Earlier this year in an invited talk at the Federal Reserve Board in Chicago, Rust stirred controversy when he presented these findings. Previous work on this problem has relied on a concept called “consumption smoothing” — which assumes people adjust consumption gradually in response to anticipated events. Skepticism about his finding, Rust believes, comes in part from reliance on life-cycle models — “toy models” — that don’t account realistically for the choices people face as retirement nears. Consumption smoothing is a strong intuition that economists arrived at from toy models, and “it doesn’t really generalize.”

The inadequately specified “toy models” can lead to bad or unnecessary policy changes. “Some economists point to the drop in consumption after retirement as ’proof’ that individuals are myopic,” says Rust, “and experts therefore think that having a large, mandatory Social Security program is the way to protect these poor decision makers in old age and keep them out of poverty. My work indicates that the drop in consumption need not be a sign of myopia and can indeed be an optimal response by a rational, forward-looking consumer. In general, if people are rational, it only hurts them when the government forces them to save in a certain way, especially if it makes them save too much in the early part of their life when they are liquidity constrained.”

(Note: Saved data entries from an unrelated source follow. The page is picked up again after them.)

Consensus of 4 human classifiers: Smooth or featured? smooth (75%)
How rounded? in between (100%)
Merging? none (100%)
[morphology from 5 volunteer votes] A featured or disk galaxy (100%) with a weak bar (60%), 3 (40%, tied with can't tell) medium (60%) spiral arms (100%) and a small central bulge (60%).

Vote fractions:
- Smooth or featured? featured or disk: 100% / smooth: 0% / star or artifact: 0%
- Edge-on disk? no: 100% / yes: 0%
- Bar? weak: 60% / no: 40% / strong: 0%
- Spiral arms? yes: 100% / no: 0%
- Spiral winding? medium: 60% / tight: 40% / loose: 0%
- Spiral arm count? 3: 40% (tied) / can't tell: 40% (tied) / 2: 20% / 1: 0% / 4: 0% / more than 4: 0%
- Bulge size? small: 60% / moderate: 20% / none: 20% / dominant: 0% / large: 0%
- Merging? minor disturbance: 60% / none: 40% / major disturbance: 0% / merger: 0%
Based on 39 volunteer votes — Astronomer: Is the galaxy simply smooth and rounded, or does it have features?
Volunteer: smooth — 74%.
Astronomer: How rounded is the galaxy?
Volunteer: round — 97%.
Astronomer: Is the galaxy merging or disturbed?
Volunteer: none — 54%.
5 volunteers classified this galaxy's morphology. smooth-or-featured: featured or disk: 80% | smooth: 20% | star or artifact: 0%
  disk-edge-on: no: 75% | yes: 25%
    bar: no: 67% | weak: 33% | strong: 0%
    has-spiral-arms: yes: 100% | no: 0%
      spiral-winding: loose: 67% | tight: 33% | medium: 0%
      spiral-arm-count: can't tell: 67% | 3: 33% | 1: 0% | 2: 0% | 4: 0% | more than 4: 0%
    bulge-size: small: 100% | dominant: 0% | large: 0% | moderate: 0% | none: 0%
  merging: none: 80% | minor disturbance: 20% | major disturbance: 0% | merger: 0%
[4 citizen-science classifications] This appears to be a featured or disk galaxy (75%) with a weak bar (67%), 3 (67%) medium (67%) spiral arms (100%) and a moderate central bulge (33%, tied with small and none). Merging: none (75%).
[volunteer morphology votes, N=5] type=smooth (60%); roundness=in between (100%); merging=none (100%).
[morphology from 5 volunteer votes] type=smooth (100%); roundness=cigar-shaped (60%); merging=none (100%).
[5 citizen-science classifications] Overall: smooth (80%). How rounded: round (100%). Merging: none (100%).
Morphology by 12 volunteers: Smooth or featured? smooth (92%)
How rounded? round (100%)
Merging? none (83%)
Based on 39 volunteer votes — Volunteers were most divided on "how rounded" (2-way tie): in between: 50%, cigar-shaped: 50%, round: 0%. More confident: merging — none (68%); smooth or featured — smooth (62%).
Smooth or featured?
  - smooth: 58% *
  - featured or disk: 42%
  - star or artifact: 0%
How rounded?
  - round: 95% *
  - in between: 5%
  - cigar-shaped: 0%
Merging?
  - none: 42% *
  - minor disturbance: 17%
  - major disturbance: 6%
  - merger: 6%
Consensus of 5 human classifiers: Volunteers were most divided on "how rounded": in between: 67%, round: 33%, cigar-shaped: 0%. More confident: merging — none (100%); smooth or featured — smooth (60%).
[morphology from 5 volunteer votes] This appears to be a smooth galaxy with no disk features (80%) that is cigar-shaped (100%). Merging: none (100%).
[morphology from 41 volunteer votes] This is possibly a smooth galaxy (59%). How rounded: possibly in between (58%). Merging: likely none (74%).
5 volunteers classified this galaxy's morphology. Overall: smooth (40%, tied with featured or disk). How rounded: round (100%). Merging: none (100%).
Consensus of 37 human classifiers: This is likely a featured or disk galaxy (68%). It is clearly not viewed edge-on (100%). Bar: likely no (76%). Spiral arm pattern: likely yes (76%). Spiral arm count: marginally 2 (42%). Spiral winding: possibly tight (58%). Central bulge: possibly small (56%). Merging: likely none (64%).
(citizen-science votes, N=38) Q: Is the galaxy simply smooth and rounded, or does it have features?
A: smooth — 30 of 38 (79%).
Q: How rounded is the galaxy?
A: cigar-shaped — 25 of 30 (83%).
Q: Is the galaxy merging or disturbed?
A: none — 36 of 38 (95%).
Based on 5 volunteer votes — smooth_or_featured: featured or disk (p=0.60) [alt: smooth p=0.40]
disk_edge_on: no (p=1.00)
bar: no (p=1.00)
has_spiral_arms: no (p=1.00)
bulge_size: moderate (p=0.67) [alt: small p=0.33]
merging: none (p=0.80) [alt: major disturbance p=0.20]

Beyond the challenging theoretical insights from Rust’s work, there are significant practical applications. From a public policy perspective, says Rust, being able to model human behavior at this level of detail is far more cost effective than attempting to measure behaviors in a population.

“These models can get so complex,” he says, “that it’s only through what the supercomputer shows us that we can open our eyes and think in new ways. This represents an important contribution to the science of economics that, I believe, will become more and more important over time — as the tools become more powerful and more economists learn to use them.”